EXTRACT →
· · ·

Review: Dark Souls

Dark Souls is the kind of gaming experience that you love to hate, or hate to love. Its gaming Marmite in its purest possible form and so reviewing it is really difficult.

Personally I love Marmite. Its sticky gooey texture and bitter taste just makes me feel all warm inside despite its unattractive black glossiness.  For me, this is a real valid comparison to Dark Souls.  But enough of the Marmite stuff; you are here to read about the game, if you were after Marmite reviews then other sites can fulfil that very specific niche.

So, for those of you who are uninitiated with the teams first title, Demon’s Souls, let’s start at the beginning.  The game is a third person action game at heart, with elements of strategy, role-playing and (wait for it) Forza!  I’ll explain this later, but bear that in mind…

Essentially the game opens with a story sequence (which is largely forgettable and really unimportant) that sets the scene of the world and outlines some very basic “long term” objectives.  You then get into your traditional character creation screen.  Now, with most “normal” RPGs it doesn’t really matter what class you pick to start off with, and to a certain extent the same can be said about Dark Souls however there are DEFINITELY initial classes that are easier for beginners than others. This you will learn (as you learn with everything in Dark Souls) by dying a lot.  The character class you start with is really just a template for you to grow in whichever direction you see fit, you could start with a sorcerer and turn him or her into a formidable warrior, the choice really is yours but there is a definite “path of least resistance” that can be followed to make the initial few levels in the game only bearably frustrating.

Once you have passed through the character creation process you are brought into the game and follow a brief tutorial. I say tutorial but really it’s a little linear portion of the game that introduces the very basic “key concepts” to you.  Effectively you equip your weapon(s) and hit one button to do a “normal” attack, another to do a “hard” attack and another to defend.  You have a button to dodge/dive/sprint and a button to use items. That’s really it, and writing it down makes the whole game seem really simple, but the real brilliance of the game shines through its strategic use of these buttons to defeat the various enemies through a combination of clever tactics and patience.  This isn’t a game where you are going to wade through a level continuously tapping the attack button, it’s a game where you are going to slowly wander through a level with your shield raised expecting to die at any moment and being delighted when you evade that death and instead deal it to your opponent.

· · ·

DATA EXCERPTS →
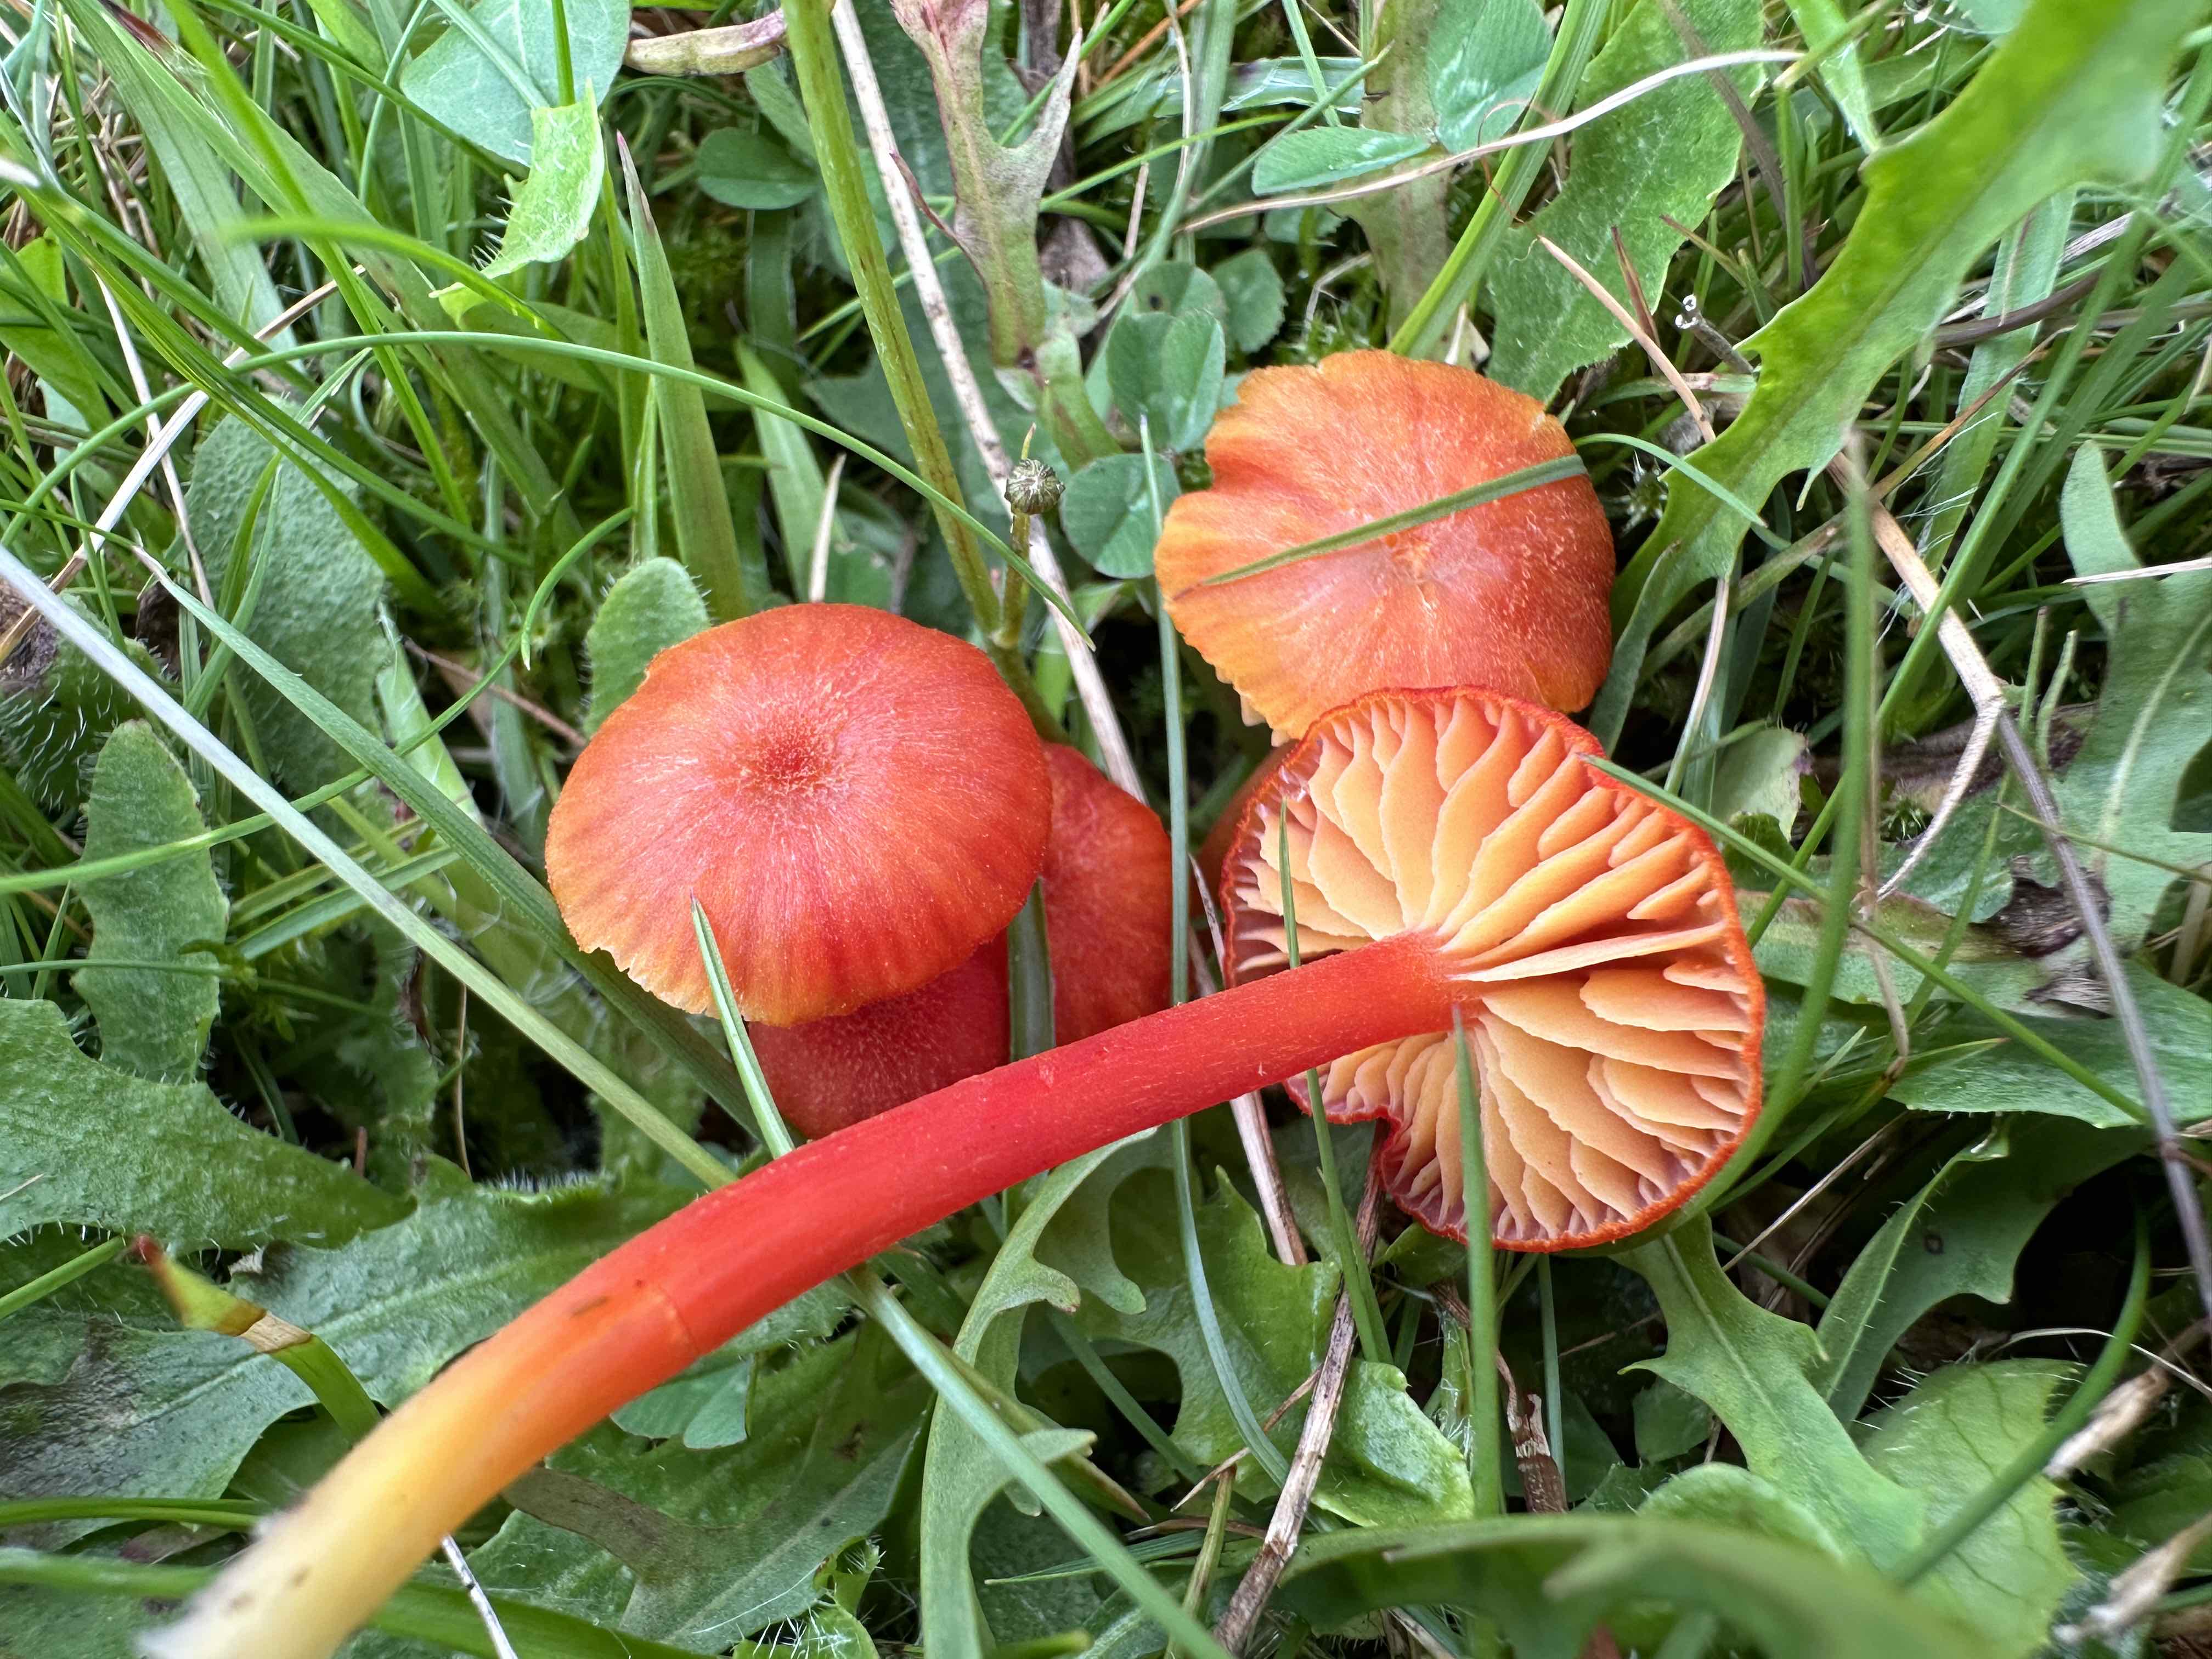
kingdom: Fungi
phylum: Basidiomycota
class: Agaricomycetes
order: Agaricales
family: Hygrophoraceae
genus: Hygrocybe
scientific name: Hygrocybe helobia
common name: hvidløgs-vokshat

· · ·

GIVEN TASK 1 → Extract the passage of the Dark Souls review between "Review: Dark Souls" and "is really difficult.", inclusive.
GIVEN TASK 2 → Copy the lines of the records from the one holding "class: Agaricomycetes" through the last line of the records, inclusive.

RESULT 1 →
Review: Dark Souls

Dark Souls is the kind of gaming experience that you love to hate, or hate to love. Its gaming Marmite in its purest possible form and so reviewing it is really difficult.

RESULT 2 →
class: Agaricomycetes
order: Agaricales
family: Hygrophoraceae
genus: Hygrocybe
scientific name: Hygrocybe helobia
common name: hvidløgs-vokshat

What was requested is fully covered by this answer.